Having Fun with Azure Cognitive Services

It’s been a while since I’ve looked at Azure Cognitive Services, whilst racking my brains for my next experiment I wondered how easy it would be for me to use the Computer Vision API to analyze the the output of a display attached to my Raspberry Pi, more on that here.

You may be thinking…..why do this? You already know what is being written to the display so why over-complicate things? I was simply looking for a semi-practical use-case that would help me to learn Azure Cognitive Services and practice Python. I’m more of a hands-on learner and reading endless documentation and running samples isn’t the best way for me to learn, I need to play, experiment, and fail (a lot!) to really get to grips with things.

I have a camera attached to my Raspberry Pi so my idea was to:

  • Take a picture of the display using the camera attached to the Raspberry Pi.
  • Use the Computer Vision API in Azure Cognitive Services to analyse the picture taken of the display.
  • Return the analyzed text from the picture.

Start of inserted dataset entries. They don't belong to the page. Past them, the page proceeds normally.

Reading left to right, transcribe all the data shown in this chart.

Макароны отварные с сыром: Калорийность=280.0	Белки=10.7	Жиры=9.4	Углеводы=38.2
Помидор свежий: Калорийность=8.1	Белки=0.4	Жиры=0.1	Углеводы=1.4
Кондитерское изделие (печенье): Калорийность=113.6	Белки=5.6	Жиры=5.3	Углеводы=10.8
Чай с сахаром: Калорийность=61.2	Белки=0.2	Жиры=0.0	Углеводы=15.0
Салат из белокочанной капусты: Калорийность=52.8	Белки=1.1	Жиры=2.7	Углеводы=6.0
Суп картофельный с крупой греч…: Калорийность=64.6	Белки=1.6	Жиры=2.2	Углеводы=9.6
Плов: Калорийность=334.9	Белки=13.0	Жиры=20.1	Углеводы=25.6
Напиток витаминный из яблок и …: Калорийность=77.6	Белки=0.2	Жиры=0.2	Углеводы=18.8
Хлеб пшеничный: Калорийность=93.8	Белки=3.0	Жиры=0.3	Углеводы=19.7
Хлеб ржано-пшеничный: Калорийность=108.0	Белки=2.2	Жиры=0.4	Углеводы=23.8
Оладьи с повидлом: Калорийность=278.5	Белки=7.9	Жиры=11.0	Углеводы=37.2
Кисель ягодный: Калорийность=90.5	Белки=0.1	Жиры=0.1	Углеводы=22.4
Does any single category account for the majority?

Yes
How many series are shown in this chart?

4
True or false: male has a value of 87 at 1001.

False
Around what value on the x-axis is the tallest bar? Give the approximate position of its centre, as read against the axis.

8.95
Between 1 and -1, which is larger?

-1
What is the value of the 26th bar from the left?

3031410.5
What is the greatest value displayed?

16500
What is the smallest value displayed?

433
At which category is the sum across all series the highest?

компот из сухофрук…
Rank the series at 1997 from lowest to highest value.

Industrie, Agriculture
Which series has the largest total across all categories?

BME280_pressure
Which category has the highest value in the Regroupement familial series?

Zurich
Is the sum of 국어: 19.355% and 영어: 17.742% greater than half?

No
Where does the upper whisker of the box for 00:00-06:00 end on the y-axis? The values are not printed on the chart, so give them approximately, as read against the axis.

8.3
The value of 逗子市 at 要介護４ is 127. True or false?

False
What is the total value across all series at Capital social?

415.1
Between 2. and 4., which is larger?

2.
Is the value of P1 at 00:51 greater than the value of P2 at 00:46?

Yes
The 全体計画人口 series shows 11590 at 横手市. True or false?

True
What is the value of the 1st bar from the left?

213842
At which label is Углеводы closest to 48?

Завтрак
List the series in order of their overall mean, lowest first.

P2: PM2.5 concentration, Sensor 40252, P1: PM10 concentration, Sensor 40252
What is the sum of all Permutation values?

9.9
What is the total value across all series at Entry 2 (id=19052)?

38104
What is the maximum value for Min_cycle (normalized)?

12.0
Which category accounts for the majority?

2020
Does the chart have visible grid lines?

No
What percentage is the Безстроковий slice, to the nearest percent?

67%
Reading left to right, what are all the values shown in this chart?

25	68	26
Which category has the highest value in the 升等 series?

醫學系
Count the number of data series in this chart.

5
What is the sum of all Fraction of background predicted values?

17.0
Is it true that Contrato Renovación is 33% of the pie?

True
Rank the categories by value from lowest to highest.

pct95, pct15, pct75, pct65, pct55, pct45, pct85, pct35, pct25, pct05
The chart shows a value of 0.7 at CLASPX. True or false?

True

My first step was to position the camera and take a picture, this is straightforward using the picamera package. The example below takes a picture named “PicOfDisplay” and saves this to the desktop of the Pi.

import os
from picamera import PiCamera
camera = PiCamera()

Here is an example picture of the display.

I then adapted the sample code found here which uses Python to call the REST API for the Computer Vision Service.

My final solution can be found below, this does the following:

  • Submits the picture taken with the Raspberry Pi camera (PicofDisplay.jpg) to the Computer Vision Service (using Python and the REST API).
  • Poll the service until the analysis has been completed (this process runs asynchronously) and stores the results of the analysis in a list named “lines”.
  • Outputs the text that the Computer Vision Service has identified from the picture that relates to the display, as you can see below the raw output of the “lines” list includes text found on the board of the Pi, which I’m not so interested in 😀. If I ever change the position of the camera or the Pi, I’d need to tweak this as the order of identified text could vary in the “lines” list

Actual script output:

The full script in all of it’s glory.

import requests
import time
from io import BytesIO
import json
#Extract text from image
url = "https://uksouth.api.cognitive.microsoft.com/vision/v3.0/read/analyze" # Replace with the appropriate endpoint
key = "Azure Cognitive Services Key" # Enter the key
image_path = "/home/pi/Desktop/PicOfDisplay.jpg"
image_data = open(image_path, "rb").read()
headers = {"Ocp-Apim-Subscription-Key" : key,'Content-Type': 'application/octet-stream'}
r = requests.post(url,headers = headers, data=image_data)
operation_url = r.headers["Operation-Location"]
# The recognized text isn't immediately available, so poll to wait for completion.
analysis = {}
poll = True
while (poll):
    response_final = requests.get(r.headers["Operation-Location"], headers=headers)
    analysis = response_final.json()
    print(json.dumps(analysis, indent=4))
    if ("analyzeResult" in analysis):
        poll = False
    if ("status" in analysis and analysis['status'] == 'failed'):
        poll = False
lines = []
for line in analysis["analyzeResult"]["readResults"][0]["lines"]:
print(lines[0] + " " + lines[1] + " " + lines[2]) # The data that I'm interested in (from the display) is found within the first three entries of the list.

I could of course taken this a step further and incorporated logic to take a pic and then submit to the Computer Vision Service automatically and run this in a continuous loop, however as this was more of a proof of concept I didn’t see the need.